**Your task**
Rewrite the items from their first line through the line that contains "Untuk diketahui, pada", changing "Forex" to "Currency" and leaving everything else unchanged.

═════ Available data ═════

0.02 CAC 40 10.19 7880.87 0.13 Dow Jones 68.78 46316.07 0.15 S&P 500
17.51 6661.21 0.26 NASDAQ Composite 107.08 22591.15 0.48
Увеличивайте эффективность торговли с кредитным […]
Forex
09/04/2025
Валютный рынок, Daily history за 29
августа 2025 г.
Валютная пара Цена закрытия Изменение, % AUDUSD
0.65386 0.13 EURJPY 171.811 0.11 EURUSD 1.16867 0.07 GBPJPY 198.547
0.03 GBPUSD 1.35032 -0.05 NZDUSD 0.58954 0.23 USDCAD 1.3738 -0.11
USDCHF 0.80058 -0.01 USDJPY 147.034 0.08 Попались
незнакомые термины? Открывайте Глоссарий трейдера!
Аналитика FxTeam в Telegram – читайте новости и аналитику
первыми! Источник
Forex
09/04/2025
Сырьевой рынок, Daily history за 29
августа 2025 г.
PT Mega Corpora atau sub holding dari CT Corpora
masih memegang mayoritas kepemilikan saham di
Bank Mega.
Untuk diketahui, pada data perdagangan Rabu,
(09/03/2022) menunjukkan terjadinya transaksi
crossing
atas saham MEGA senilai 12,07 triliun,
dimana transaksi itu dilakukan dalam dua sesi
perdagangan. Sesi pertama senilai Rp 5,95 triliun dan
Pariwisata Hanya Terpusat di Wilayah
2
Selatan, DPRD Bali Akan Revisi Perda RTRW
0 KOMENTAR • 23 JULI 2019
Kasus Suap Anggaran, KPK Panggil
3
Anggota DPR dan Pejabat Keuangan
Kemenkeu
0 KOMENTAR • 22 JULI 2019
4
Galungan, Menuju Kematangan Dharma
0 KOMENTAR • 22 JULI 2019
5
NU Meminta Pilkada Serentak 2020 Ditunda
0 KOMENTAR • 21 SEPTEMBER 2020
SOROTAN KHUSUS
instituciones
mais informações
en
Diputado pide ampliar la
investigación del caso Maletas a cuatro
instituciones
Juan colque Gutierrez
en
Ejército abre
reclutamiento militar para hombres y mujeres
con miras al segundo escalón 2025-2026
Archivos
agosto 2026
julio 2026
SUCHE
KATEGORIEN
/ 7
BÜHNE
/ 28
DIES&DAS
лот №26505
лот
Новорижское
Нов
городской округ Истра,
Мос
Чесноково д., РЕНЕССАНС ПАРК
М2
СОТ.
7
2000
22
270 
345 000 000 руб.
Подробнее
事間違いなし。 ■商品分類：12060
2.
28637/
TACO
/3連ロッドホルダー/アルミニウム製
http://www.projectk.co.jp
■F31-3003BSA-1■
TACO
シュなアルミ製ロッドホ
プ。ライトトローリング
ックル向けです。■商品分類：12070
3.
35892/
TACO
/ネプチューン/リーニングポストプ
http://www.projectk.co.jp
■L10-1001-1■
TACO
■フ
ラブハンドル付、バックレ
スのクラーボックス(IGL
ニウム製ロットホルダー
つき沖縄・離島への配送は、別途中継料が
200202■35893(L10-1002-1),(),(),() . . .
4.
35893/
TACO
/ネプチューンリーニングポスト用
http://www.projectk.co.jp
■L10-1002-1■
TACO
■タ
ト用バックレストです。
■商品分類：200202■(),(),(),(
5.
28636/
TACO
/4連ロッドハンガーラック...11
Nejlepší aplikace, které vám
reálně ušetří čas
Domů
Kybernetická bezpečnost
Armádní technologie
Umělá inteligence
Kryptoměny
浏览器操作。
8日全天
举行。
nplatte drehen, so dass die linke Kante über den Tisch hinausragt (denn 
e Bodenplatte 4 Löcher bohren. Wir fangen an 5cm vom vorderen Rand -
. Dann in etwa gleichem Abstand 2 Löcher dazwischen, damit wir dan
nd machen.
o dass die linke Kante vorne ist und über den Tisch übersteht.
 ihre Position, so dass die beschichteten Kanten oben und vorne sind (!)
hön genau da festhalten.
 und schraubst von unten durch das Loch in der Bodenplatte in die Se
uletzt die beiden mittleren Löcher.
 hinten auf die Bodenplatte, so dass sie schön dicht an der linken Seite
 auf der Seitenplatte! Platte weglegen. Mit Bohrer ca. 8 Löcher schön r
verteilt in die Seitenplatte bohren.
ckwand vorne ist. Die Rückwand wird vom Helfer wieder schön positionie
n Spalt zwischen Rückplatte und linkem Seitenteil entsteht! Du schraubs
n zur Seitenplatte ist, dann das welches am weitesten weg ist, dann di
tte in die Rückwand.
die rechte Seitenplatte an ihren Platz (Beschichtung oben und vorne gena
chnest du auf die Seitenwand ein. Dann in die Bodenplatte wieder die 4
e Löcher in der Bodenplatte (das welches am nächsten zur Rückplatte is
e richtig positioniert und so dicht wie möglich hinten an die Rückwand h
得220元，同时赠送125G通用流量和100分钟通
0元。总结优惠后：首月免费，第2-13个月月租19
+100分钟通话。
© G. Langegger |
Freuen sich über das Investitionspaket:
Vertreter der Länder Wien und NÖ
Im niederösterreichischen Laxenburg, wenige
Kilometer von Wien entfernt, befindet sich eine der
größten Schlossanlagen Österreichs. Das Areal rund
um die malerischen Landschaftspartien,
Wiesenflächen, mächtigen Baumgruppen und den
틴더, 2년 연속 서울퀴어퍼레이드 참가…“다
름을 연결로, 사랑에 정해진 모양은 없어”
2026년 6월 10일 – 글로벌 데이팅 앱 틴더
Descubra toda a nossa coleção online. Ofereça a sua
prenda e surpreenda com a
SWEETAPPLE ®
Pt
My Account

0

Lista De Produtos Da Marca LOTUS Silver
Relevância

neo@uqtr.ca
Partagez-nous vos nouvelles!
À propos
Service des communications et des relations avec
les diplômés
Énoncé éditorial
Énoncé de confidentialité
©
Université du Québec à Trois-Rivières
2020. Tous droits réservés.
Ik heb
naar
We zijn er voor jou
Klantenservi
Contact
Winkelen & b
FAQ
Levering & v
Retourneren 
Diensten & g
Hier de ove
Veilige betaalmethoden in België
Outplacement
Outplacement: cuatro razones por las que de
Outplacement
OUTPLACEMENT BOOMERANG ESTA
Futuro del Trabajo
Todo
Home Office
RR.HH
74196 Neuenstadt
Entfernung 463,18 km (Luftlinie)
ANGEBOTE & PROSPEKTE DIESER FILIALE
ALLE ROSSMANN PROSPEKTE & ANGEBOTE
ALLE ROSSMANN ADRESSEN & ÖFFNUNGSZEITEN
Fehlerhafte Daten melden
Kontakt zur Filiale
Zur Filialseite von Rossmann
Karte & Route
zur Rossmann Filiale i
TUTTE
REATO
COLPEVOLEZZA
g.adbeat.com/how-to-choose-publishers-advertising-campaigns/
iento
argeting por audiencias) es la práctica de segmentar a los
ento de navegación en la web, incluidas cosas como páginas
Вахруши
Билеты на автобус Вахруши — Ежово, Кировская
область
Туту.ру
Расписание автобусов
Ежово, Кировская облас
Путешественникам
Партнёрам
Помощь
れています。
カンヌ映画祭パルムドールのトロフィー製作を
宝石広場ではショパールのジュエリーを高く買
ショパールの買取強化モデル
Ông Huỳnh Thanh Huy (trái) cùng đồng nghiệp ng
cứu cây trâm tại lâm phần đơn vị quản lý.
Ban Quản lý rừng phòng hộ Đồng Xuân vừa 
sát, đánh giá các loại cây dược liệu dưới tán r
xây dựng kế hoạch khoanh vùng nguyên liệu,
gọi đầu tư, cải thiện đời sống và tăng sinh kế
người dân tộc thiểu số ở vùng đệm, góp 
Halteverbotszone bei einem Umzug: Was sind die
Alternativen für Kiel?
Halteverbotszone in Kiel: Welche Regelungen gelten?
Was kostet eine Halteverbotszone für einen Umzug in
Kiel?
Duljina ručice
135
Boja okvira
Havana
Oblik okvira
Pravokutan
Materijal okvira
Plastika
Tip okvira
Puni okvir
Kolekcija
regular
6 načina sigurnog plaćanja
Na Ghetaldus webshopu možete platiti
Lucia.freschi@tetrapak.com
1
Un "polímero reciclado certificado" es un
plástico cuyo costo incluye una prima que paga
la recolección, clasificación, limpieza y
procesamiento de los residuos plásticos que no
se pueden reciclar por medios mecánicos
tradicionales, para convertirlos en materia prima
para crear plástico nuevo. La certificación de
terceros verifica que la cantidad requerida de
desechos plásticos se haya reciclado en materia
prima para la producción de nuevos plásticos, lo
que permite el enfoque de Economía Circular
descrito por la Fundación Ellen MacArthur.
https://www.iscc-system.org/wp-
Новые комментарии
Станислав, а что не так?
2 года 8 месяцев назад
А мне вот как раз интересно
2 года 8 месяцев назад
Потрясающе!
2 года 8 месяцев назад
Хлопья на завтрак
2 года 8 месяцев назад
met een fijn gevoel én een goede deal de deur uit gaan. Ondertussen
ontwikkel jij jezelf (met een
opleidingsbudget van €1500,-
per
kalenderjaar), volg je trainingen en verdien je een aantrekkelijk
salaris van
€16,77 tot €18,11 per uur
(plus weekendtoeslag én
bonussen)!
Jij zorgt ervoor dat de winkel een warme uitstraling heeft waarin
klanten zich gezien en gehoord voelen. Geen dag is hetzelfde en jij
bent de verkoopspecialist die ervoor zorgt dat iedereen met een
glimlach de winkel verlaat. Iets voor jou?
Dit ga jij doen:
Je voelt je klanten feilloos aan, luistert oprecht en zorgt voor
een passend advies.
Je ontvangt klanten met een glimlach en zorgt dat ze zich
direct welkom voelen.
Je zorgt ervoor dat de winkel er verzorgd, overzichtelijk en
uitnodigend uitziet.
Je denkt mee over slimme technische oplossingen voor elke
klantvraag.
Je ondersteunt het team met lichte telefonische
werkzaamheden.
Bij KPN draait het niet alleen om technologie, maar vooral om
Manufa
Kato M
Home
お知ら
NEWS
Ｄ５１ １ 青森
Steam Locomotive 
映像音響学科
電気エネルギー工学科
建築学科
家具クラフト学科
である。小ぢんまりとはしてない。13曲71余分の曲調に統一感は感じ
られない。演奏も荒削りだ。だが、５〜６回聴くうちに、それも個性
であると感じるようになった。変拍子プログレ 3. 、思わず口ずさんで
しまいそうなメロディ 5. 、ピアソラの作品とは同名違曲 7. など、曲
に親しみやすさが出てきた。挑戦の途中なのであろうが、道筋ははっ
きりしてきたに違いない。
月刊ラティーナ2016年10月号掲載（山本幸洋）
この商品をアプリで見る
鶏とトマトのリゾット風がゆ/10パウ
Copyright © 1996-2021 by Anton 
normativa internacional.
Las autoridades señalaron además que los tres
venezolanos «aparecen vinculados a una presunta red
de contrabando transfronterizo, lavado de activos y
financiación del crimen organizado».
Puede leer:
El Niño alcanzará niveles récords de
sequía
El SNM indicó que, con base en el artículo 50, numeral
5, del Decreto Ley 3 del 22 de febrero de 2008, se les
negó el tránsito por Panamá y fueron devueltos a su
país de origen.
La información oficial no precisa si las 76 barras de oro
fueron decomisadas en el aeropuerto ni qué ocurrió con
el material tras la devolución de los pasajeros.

═════

**Response to this task**
0.02 CAC 40 10.19 7880.87 0.13 Dow Jones 68.78 46316.07 0.15 S&P 500
17.51 6661.21 0.26 NASDAQ Composite 107.08 22591.15 0.48
Увеличивайте эффективность торговли с кредитным […]
Currency
09/04/2025
Валютный рынок, Daily history за 29
августа 2025 г.
Валютная пара Цена закрытия Изменение, % AUDUSD
0.65386 0.13 EURJPY 171.811 0.11 EURUSD 1.16867 0.07 GBPJPY 198.547
0.03 GBPUSD 1.35032 -0.05 NZDUSD 0.58954 0.23 USDCAD 1.3738 -0.11
USDCHF 0.80058 -0.01 USDJPY 147.034 0.08 Попались
незнакомые термины? Открывайте Глоссарий трейдера!
Аналитика FxTeam в Telegram – читайте новости и аналитику
первыми! Источник
Currency
09/04/2025
Сырьевой рынок, Daily history за 29
августа 2025 г.
PT Mega Corpora atau sub holding dari CT Corpora
masih memegang mayoritas kepemilikan saham di
Bank Mega.
Untuk diketahui, pada data perdagangan Rabu,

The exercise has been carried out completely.